<<<<

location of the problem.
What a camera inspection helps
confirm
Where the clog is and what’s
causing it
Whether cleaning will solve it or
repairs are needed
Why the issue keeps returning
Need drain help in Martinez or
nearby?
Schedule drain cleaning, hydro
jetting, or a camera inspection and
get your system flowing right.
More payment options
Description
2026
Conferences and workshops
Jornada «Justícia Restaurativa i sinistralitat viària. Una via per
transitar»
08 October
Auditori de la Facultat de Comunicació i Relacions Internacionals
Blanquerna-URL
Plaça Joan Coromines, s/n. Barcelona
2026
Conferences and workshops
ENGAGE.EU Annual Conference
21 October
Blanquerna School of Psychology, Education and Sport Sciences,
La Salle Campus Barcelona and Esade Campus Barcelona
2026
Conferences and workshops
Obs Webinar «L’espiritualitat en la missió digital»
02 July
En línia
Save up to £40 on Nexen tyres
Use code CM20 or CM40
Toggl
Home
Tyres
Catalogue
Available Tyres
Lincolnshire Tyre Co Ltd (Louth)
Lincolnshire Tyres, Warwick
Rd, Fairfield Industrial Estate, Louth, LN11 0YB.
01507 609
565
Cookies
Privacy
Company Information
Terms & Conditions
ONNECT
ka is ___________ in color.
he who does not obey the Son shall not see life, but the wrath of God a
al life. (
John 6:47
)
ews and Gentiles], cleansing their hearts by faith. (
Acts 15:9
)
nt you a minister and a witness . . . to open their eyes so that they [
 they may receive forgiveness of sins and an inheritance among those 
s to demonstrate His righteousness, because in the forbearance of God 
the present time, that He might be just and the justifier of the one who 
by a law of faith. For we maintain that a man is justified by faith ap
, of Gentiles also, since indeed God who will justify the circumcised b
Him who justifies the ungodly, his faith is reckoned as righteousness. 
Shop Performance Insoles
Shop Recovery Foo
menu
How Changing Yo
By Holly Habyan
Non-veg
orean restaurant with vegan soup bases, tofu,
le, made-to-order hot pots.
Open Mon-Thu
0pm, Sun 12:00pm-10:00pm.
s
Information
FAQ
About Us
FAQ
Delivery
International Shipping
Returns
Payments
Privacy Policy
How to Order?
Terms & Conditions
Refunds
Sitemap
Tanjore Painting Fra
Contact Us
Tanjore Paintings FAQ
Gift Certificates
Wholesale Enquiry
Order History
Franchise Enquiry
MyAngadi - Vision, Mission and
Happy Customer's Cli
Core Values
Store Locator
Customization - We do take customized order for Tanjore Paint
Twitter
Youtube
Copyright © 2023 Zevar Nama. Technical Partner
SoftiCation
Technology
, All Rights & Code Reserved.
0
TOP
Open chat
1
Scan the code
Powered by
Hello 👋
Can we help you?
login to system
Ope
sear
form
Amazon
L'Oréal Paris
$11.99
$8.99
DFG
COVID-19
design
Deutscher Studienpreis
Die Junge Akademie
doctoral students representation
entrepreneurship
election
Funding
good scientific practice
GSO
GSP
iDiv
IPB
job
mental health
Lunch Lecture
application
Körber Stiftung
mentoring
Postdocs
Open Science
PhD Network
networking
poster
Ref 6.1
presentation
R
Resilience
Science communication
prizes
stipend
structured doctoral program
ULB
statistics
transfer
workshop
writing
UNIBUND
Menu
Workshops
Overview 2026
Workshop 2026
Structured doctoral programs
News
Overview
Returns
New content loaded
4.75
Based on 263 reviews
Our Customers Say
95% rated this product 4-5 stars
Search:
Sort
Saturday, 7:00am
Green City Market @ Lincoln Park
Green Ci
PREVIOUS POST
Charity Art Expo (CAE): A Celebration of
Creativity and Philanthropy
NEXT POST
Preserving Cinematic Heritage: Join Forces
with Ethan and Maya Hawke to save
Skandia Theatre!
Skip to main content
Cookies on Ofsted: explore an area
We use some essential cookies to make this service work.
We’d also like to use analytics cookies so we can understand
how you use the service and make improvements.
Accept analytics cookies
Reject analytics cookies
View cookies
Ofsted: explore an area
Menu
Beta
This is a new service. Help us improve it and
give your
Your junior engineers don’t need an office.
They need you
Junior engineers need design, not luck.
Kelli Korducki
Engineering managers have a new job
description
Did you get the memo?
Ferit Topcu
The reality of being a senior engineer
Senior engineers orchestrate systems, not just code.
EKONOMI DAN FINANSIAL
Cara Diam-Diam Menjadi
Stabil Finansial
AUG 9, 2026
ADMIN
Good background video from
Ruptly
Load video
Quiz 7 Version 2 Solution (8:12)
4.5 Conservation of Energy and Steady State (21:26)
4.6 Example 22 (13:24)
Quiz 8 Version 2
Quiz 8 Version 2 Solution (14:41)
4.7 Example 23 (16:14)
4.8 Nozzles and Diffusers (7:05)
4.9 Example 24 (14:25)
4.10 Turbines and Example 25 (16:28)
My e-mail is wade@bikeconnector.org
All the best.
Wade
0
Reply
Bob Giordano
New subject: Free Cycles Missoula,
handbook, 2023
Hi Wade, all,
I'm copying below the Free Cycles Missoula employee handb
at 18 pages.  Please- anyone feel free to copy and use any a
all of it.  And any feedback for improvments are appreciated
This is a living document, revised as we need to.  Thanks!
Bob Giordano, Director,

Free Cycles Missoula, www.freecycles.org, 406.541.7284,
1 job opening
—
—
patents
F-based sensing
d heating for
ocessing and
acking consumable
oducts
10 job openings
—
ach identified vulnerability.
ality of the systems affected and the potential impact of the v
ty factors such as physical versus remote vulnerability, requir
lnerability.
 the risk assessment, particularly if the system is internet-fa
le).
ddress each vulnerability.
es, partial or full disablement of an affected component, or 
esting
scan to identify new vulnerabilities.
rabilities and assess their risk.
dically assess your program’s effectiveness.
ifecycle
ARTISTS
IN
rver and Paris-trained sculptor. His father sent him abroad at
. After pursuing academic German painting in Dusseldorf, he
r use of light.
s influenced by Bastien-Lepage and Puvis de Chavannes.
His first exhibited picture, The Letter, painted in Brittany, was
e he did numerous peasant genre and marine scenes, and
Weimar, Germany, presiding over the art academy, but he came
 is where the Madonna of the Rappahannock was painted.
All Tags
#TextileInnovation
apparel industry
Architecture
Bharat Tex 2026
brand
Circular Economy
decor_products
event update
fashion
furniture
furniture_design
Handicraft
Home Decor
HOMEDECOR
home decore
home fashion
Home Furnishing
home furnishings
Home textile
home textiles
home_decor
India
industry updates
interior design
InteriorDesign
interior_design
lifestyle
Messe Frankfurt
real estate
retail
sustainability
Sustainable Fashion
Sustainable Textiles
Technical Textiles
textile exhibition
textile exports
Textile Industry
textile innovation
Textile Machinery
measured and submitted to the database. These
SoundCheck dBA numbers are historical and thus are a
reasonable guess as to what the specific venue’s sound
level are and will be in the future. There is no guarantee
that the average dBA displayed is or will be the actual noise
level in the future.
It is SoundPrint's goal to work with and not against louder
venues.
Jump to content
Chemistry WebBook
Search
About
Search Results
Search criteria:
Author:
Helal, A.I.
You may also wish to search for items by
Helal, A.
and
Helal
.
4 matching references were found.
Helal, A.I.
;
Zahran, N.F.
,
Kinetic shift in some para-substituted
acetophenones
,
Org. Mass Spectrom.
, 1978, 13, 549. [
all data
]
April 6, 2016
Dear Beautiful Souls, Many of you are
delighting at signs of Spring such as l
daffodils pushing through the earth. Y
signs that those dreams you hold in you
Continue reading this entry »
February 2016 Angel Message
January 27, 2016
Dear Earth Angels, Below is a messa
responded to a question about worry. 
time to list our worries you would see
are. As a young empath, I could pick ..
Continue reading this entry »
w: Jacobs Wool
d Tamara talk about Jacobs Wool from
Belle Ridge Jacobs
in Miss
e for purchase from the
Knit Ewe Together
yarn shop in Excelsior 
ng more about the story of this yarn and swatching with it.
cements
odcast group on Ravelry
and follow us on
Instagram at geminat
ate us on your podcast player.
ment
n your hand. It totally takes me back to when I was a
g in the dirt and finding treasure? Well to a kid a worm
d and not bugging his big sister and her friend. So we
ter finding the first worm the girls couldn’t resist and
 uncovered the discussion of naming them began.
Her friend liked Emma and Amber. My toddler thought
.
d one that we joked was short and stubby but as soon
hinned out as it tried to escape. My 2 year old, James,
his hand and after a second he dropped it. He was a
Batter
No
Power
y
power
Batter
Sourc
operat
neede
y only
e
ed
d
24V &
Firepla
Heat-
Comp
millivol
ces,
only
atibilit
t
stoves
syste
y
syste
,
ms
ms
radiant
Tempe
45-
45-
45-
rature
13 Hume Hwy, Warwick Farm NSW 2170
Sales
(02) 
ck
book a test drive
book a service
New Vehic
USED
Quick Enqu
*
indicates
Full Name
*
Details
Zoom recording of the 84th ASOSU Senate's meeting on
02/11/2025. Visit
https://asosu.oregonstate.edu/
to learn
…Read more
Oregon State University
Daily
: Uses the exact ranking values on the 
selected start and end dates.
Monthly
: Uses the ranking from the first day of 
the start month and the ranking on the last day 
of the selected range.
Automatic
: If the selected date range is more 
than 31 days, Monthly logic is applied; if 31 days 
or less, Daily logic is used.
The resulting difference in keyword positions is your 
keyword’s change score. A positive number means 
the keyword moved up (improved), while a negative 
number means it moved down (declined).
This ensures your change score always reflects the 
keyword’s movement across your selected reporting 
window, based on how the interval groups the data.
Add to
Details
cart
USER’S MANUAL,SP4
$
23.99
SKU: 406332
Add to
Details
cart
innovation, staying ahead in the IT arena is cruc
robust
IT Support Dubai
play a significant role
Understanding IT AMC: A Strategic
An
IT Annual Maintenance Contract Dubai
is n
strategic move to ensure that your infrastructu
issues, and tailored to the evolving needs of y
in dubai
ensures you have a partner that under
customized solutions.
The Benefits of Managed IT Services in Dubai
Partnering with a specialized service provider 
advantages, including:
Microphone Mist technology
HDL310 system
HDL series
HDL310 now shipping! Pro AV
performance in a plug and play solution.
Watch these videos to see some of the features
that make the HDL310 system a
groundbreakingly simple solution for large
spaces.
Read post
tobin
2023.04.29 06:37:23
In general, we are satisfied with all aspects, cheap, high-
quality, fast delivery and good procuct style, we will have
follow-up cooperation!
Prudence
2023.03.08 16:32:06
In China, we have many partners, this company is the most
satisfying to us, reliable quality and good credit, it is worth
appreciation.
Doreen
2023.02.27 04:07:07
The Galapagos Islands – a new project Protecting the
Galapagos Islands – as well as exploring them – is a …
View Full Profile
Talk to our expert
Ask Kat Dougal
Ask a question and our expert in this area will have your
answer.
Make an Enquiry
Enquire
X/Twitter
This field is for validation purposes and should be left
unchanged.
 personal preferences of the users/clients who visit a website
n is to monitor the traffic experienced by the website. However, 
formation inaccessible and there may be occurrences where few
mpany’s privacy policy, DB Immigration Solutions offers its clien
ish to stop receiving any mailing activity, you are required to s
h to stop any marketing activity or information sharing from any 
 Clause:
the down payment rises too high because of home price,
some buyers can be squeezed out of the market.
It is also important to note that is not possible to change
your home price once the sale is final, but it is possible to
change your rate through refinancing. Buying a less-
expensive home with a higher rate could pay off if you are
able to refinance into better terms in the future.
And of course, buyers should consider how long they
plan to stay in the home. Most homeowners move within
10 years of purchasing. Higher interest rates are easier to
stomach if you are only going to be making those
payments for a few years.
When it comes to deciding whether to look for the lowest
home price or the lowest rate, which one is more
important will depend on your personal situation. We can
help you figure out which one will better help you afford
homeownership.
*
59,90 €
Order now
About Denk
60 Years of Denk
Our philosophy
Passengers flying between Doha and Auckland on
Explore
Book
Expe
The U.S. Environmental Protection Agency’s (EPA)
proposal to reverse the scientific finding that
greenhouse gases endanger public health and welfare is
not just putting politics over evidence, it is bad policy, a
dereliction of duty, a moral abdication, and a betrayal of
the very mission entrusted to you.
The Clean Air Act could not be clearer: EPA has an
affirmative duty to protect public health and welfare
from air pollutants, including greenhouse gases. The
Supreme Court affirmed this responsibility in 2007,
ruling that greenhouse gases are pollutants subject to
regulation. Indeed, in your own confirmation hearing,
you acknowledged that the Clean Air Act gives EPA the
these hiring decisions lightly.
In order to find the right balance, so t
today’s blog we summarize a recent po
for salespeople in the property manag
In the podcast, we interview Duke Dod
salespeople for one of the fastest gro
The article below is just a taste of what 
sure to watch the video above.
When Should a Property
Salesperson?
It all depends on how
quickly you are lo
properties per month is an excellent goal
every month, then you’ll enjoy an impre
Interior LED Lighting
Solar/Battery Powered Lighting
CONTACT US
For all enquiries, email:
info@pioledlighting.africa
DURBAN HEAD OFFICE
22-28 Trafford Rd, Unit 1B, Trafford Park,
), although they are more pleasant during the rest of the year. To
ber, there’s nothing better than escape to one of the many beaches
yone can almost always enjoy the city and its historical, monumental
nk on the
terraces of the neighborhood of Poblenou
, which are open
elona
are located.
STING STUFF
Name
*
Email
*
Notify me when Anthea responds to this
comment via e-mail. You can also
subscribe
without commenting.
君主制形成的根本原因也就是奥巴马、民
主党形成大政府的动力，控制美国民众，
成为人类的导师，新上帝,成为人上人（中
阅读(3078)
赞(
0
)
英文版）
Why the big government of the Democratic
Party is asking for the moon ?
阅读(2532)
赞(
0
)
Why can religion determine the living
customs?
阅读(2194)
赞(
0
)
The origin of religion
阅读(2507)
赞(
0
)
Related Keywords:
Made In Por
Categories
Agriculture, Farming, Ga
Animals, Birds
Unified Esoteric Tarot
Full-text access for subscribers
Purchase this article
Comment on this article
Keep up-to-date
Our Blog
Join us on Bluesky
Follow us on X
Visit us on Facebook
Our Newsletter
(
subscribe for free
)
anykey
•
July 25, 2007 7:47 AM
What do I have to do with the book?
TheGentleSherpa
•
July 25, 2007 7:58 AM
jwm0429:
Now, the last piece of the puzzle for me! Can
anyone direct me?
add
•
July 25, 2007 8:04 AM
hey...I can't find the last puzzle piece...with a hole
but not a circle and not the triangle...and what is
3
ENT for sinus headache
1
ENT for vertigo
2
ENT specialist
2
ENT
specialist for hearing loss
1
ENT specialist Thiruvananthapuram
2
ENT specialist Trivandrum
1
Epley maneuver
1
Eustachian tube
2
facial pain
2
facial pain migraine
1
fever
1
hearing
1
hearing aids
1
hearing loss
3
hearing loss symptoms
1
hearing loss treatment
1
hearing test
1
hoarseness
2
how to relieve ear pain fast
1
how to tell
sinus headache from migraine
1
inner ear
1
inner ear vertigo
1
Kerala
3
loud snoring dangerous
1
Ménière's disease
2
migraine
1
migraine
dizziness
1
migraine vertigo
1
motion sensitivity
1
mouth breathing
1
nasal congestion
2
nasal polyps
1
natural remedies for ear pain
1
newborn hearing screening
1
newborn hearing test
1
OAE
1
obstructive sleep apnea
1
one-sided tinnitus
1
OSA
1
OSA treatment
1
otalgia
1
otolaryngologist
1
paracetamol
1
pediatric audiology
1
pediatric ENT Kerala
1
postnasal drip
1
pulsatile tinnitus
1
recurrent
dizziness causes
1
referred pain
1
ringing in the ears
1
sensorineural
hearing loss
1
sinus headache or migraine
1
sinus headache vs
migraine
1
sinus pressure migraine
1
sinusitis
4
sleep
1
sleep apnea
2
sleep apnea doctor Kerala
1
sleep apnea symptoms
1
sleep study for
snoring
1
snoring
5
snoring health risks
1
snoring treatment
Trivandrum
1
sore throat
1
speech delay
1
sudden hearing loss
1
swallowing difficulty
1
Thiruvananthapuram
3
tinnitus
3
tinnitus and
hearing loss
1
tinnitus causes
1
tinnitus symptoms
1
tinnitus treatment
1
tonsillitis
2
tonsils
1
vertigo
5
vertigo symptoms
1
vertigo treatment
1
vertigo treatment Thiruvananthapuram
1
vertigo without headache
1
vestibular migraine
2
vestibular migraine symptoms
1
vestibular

>>>>

**YOUR ASSIGNMENT**
Format the material above, from its first line through the line that contains "get your system flowing right.", as a numbered list with one line per item, leaving out any blank lines.

**TASK OUTPUT**
1. location of the problem.
2. What a camera inspection helps
3. confirm
4. Where the clog is and what’s
5. causing it
6. Whether cleaning will solve it or
7. repairs are needed
8. Why the issue keeps returning
9. Need drain help in Martinez or
10. nearby?
11. Schedule drain cleaning, hydro
12. jetting, or a camera inspection and
13. get your system flowing right.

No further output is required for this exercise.